(EXTRACTED INFORMATION Opens)

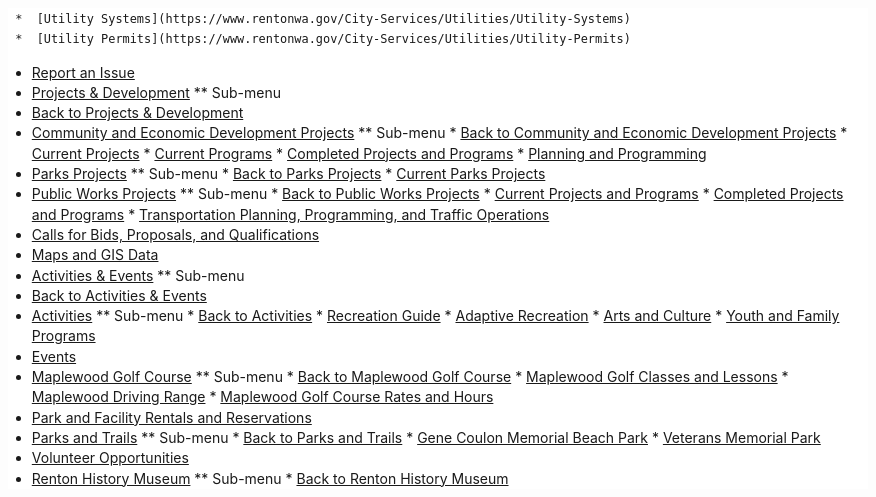      *  [Utility Systems](https://www.rentonwa.gov/City-Services/Utilities/Utility-Systems) 
     *  [Utility Permits](https://www.rentonwa.gov/City-Services/Utilities/Utility-Permits) 
   *  [Report an Issue](https://www.rentonwa.gov/City-Services/Report-an-Issue) 
 *  [Projects & Development](https://www.rentonwa.gov/Projects-Development)  **  Sub-menu 
   *  [Back to Projects & Development](https://www.rentonwa.gov/Government/City-Council/van) 
   *  [Community and Economic Development Projects](https://www.rentonwa.gov/Projects-Development/Community-and-Economic-Development-Projects)  **  Sub-menu 
     *  [Back to Community and Economic Development Projects](https://www.rentonwa.gov/Government/City-Council/van) 
     *  [Current Projects](https://www.rentonwa.gov/Projects-Development/Community-and-Economic-Development-Projects/Current-Projects) 
     *  [Current Programs](https://www.rentonwa.gov/Projects-Development/Community-and-Economic-Development-Projects/Current-Programs) 
     *  [Completed Projects and Programs](https://www.rentonwa.gov/Projects-Development/Community-and-Economic-Development-Projects/Completed-Projects-and-Programs) 
     *  [Planning and Programming](https://www.rentonwa.gov/Projects-Development/Community-and-Economic-Development-Projects/Planning-and-Programming) 
   *  [Parks Projects](https://www.rentonwa.gov/Projects-Development/Parks-Projects)  **  Sub-menu 
     *  [Back to Parks Projects](https://www.rentonwa.gov/Government/City-Council/van) 
     *  [Current Parks Projects](https://www.rentonwa.gov/Projects-Development/Parks-Projects/Current-Parks-Projects) 
   *  [Public Works Projects](https://www.rentonwa.gov/Projects-Development/Public-Works-Projects)  **  Sub-menu 
     *  [Back to Public Works Projects](https://www.rentonwa.gov/Government/City-Council/van) 
     *  [Current Projects and Programs](https://www.rentonwa.gov/Projects-Development/Public-Works-Projects/Current-Projects-and-Programs) 
     *  [Completed Projects and Programs](https://www.rentonwa.gov/Projects-Development/Public-Works-Projects/Completed-Projects-and-Programs) 
     *  [Transportation Planning, Programming, and Traffic Operations](https://www.rentonwa.gov/Projects-Development/Public-Works-Projects/Transportation-Planning-Programming-and-Traffic-Operations) 
   *  [Calls for Bids, Proposals, and Qualifications](https://www.rentonwa.gov/Projects-Development/Calls-for-Bids-Proposals-and-Qualifications) 
   *  [Maps and GIS Data](https://www.rentonwa.gov/Projects-Development/Maps-and-GIS-Data) 
 *  [Activities & Events](https://www.rentonwa.gov/Activities-Events)  **  Sub-menu 
   *  [Back to Activities & Events](https://www.rentonwa.gov/Government/City-Council/van) 
   *  [Activities](https://www.rentonwa.gov/Activities-Events/Activities)  **  Sub-menu 
     *  [Back to Activities](https://www.rentonwa.gov/Government/City-Council/van) 
     *  [Recreation Guide](https://www.rentonwa.gov/Activities-Events/Activities/Recreation-Guide) 
     *  [Adaptive Recreation](https://www.rentonwa.gov/Activities-Events/Activities/Adaptive-Recreation) 
     *  [Arts and Culture](https://www.rentonwa.gov/Activities-Events/Activities/Arts-and-Culture) 
     *  [Youth and Family Programs](https://www.rentonwa.gov/Activities-Events/Activities/Youth-and-Family-Programs) 
   *  [Events](https://www.rentonwa.gov/Activities-Events/Events) 
   *  [Maplewood Golf Course](https://www.rentonwa.gov/Activities-Events/Maplewood-Golf-Course)  **  Sub-menu 
     *  [Back to Maplewood Golf Course](https://www.rentonwa.gov/Government/City-Council/van) 
     *  [Maplewood Golf Classes and Lessons](https://www.rentonwa.gov/Activities-Events/Maplewood-Golf-Course/Maplewood-Golf-Classes-and-Lessons) 
     *  [Maplewood Driving Range](https://www.rentonwa.gov/Activities-Events/Maplewood-Golf-Course/Maplewood-Driving-Range) 
     *  [Maplewood Golf Course Rates and Hours](https://www.rentonwa.gov/Activities-Events/Maplewood-Golf-Course/Maplewood-Golf-Course-Rates-and-Hours) 
   *  [Park and Facility Rentals and Reservations](https://www.rentonwa.gov/Activities-Events/Park-and-Facility-Rentals-and-Reservations) 
   *  [Parks and Trails](https://www.rentonwa.gov/Activities-Events/Parks-and-Trails)  **  Sub-menu 
     *  [Back to Parks and Trails](https://www.rentonwa.gov/Government/City-Council/van) 
     *  [Gene Coulon Memorial Beach Park](https://www.rentonwa.gov/Activities-Events/Parks-and-Trails/Gene-Coulon-Memorial-Beach-Park) 
     *  [Veterans Memorial Park](https://www.rentonwa.gov/Activities-Events/Parks-and-Trails/Veterans-Memorial-Park) 
   *  [Volunteer Opportunities](https://www.rentonwa.gov/Activities-Events/Volunteer) 
   *  [Renton History Museum](https://www.rentonwa.gov/Activities-Events/Museum)  **  Sub-menu 
     *  [Back to Renton History Museum](https://www.rentonwa.gov/Government/City-Council/van)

(EXTRACTED INFORMATION Closes)

▸ WHAT YOU SHOULD DO
Transcribe the entries word for word, starting with the first line and going on through the line with "[Back to Projects", and leave the pictures out of your answer.

▸ TASK OUTPUT
      *  [Utility Systems](https://www.rentonwa.gov/City-Services/Utilities/Utility-Systems) 
     *  [Utility Permits](https://www.rentonwa.gov/City-Services/Utilities/Utility-Permits) 
   *  [Report an Issue](https://www.rentonwa.gov/City-Services/Report-an-Issue) 
 *  [Projects & Development](https://www.rentonwa.gov/Projects-Development)  **  Sub-menu 
   *  [Back to Projects & Development](https://www.rentonwa.gov/Government/City-Council/van) 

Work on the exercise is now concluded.